Goal: Fine-tune a massive LLM (70B+) and serve it immediately without moving data.
  1. Multi-node training: You spin up an Instant Cluster with 16x H100 GPUs to fine-tune a Llama-3-70B model using FSDP or DeepSpeed.
  2. Unified storage: Throughout training, checkpoints and the final model weights are saved directly to a network volume attached to the cluster.
  3. Instant serving: You deploy a vLLM Serverless worker and mount that same network volume. The endpoint reads the model weights directly from storage, allowing you to serve your newly trained model via API minutes after training finishes.

Startup MVP

Goal: Launch a GenAI avatar app quickly with minimal DevOps overhead.
  1. Prototype with Public Endpoints: You validate your product idea using the Flux Public Endpoint to generate images. This requires zero infrastructure setup; you simply pay per image generated.
  2. Scale with Serverless: As you grow, you need a unique art style. You fine-tune a model and deploy it as a Serverless endpoint. This allows your app to handle traffic spikes automatically while scaling down to zero costs during quiet hours.

Interactive research loop

Goal: Experiment with new model architectures using large datasets.
  1. Explore on a Pod: Spin up a single-GPU Pod with JupyterLab enabled. Mount a network volume to hold your 2TB dataset.
  2. Iterate code: Write and debug your training loop interactively in the Pod. If the process crashes, the Pod restarts quickly, and your data remains safe on the network volume.
  3. Scale up: Once the code is stable, you don’t need to move the data. You terminate the single Pod and spin up an Instant Cluster attached to that same network volume to run the full training job across multiple nodes.

Batch processing job

Goal: Process 10,000 video files for a media company.
  1. Queue requests: Your backend pushes 10,000 job payloads to a Serverless Endpoint configured as an asynchronous queue.
  2. Auto-scale: The endpoint detects the queue depth and automatically spins up 50 concurrent workers (e.g., L4 GPUs) to process the videos in parallel.
  3. Cost optimization: As the queue drains, the workers scale down to zero automatically. You pay only for the exact GPU seconds used to process the videos, with no idle server costs.

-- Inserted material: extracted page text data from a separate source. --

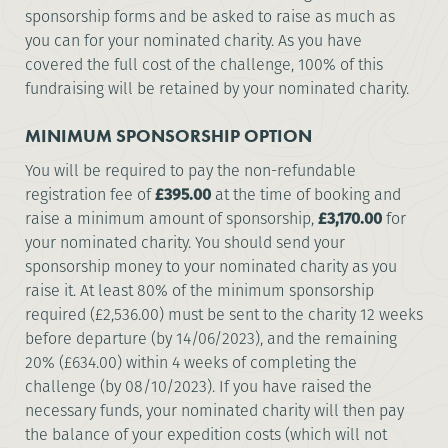
sponsorship forms and be asked to raise as much as
you can for your nominated charity. As you have
covered the full cost of the challenge, 100% of this
fundraising will be retained by your nominated charity.
MINIMUM SPONSORSHIP OPTION
You will be required to pay the non-refundable
registration fee of
£395.00
at the time of booking and
raise a minimum amount of sponsorship,
£3,170.00
for
your nominated charity. You should send your
sponsorship money to your nominated charity as you
raise it. At least 80% of the minimum sponsorship
required (£2,536.00) must be sent to the charity 12 weeks
before departure (by 14/06/2023), and the remaining
20% (£634.00) within 4 weeks of completing the
challenge (by 08/10/2023). If you have raised the
necessary funds, your nominated charity will then pay
the balance of your expedition costs (which will not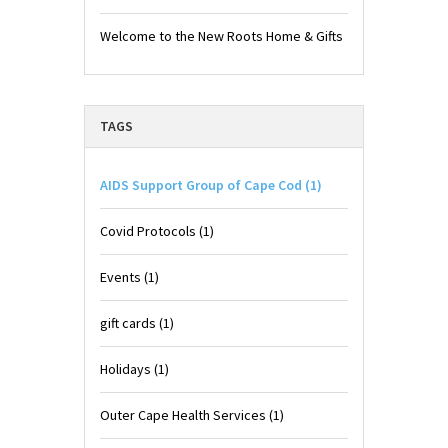
Welcome to the New Roots Home & Gifts
TAGS
AIDS Support Group of Cape Cod
(1)
Covid Protocols
(1)
Events
(1)
gift cards
(1)
Holidays
(1)
Outer Cape Health Services
(1)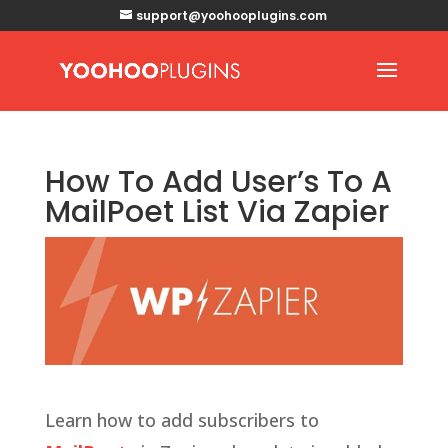
support@yoohooplugins.com
How To Add User’s To A
MailPoet List Via Zapier
Learn how to add subscribers to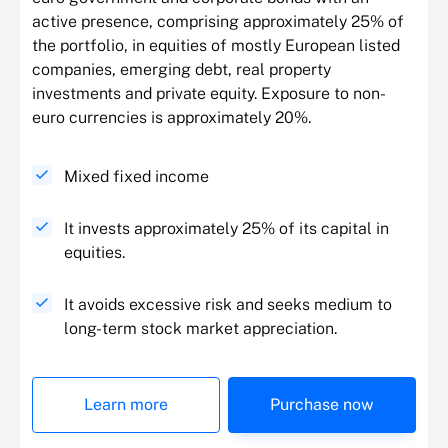
active presence, comprising approximately 25% of
the portfolio, in equities of mostly European listed
companies, emerging debt, real property
investments and private equity. Exposure to non-
euro currencies is approximately 20%.
Mixed fixed income
It invests approximately 25% of its capital in
equities.
It avoids excessive risk and seeks medium to
long-term stock market appreciation.
Learn more
Purchase now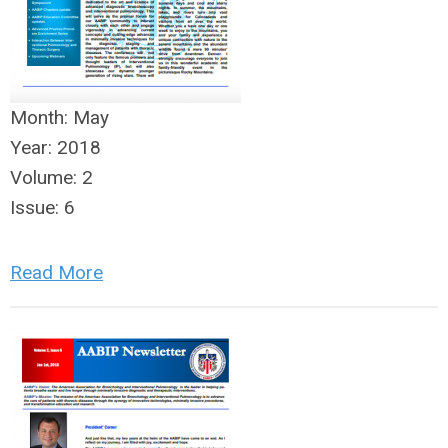
Month:
May
Year:
2018
Volume:
2
Issue:
6
Read More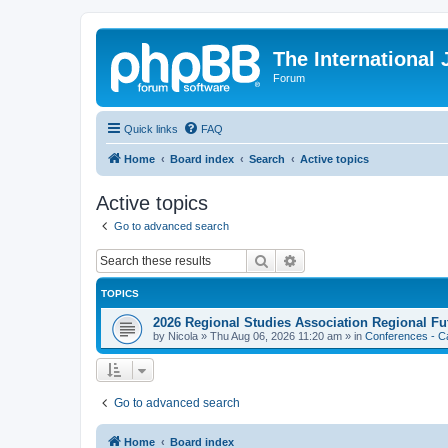
The International
Forum
Quick links
FAQ
Home
Board index
Search
Active topics
Active topics
Go to advanced search
Search
Advanced search
TOPICS
2026 Regional Studies Association Regional Fu
by
Nicola
»
Thu Aug 06, 2026 11:20 am
» in
Conferences - Ca
Go to advanced search
Home
Board index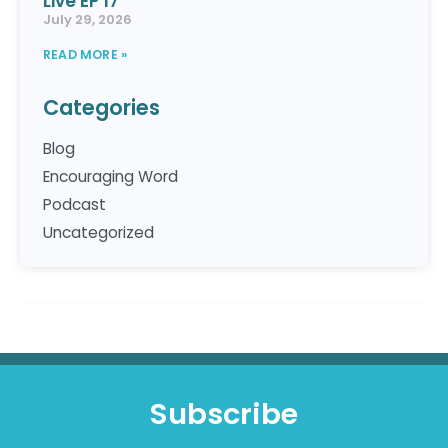
Live EP 17
July 29, 2026
READ MORE »
Categories
Blog
Encouraging Word
Podcast
Uncategorized
Subscribe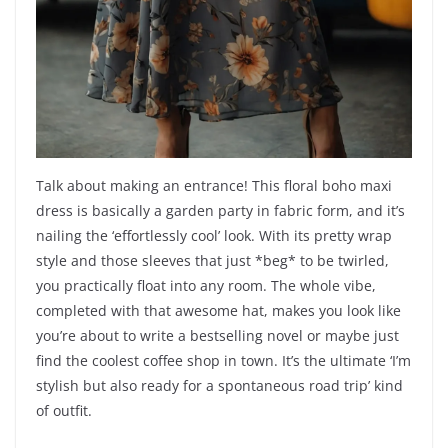
Talk about making an entrance! This floral boho maxi
dress is basically a garden party in fabric form, and it’s
nailing the ‘effortlessly cool’ look. With its pretty wrap
style and those sleeves that just *beg* to be twirled,
you practically float into any room. The whole vibe,
completed with that awesome hat, makes you look like
you’re about to write a bestselling novel or maybe just
find the coolest coffee shop in town. It’s the ultimate ‘I’m
stylish but also ready for a spontaneous road trip’ kind
of outfit.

Enterprise fine-tuning factory

Goal: Regularly fine-tune models on new customer data automatically.
  1. Data ingestion: Customer data is uploaded to a shared network volume.
  2. Programmatic training: A script uses the Runpod API to spin up a fresh on-demand Pod.
  3. Execution: The Pod mounts the volume, runs the training script, saves the new model weights back to the volume, and then terminates itself via API call to stop billing immediately.
  4. Hot reload: A separate Serverless endpoint is triggered to reload the new weights from the volume (or update the cached model), making the new model available for inference immediately.